## Your objective
Counting task for the entries below: give the number of lines that contain the word "cell", with no other text.

------------------------

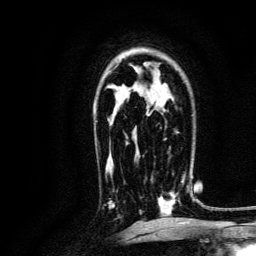
Breast MRI, one axial slice. Position 85 of 134 along the scan axis. Cropped to one breast. Dynamic contrast-enhanced series, time point 2 of 6 at this slice position (early post-contrast). 3 T. TE 4.7 ms, TR 9 ms. 1.2 mm slice thickness. 256 × 256 image matrix, field of view 170 × 170 mm. Female patient.
Annotated regions visible in this slice (semi-automatic segmentation, software-assisted and operator-edited):
- enhancing-tissue mask used for the functional tumour volume (all voxels passing the contrast-enhancement thresholds inside the analysis volume; usually the tumour): bounding box (x1, y1, x2, y2) in pixels: (140, 173, 189, 215)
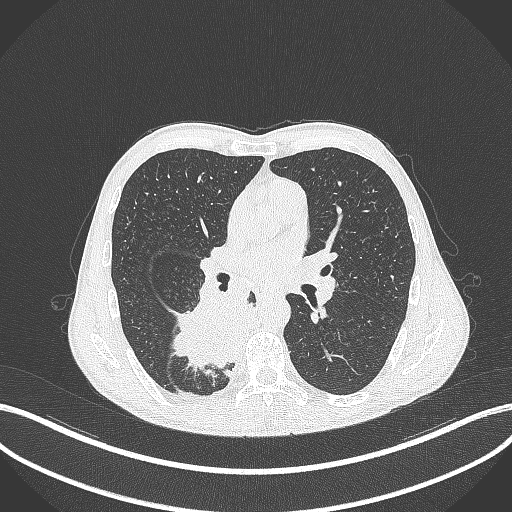
Chest CT, one axial slice. Slice 201 of 371 in the series (ordered by position). Reconstruction kernel B70f. 120 kVp. Lung window (W 1500 / L -600 HU). 1 mm slice thickness. 512 × 512 image matrix. Patient: male, 58 years. From the clinical record (not read from this slice): clinical TNM (as recorded): T3 N1 M1.
Structures marked on this image (bounding box drawn by a radiologist):
- lung tumour (recorded histology: squamous cell carcinoma): bounding box (x1, y1, x2, y2) in pixels: (169, 283, 255, 377)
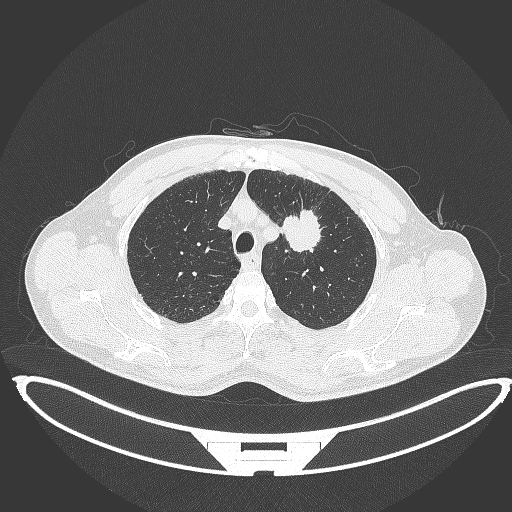
Chest CT, one axial slice. 120 kVp. Lung window (W 1500 / L -600 HU). 1 mm slice thickness. 512 × 512 image matrix. Male patient, age 60 years. From the clinical record (not read from this slice): clinical TNM (as recorded): T2a N0 M0; histopathological grade: G1-G2.
Structures marked on this image (bounding box drawn by a radiologist):
- lung tumour (recorded histology: squamous cell carcinoma): bounding box [x1, y1, x2, y2] px = [279, 209, 325, 252]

------------------------

## Finished exercise
2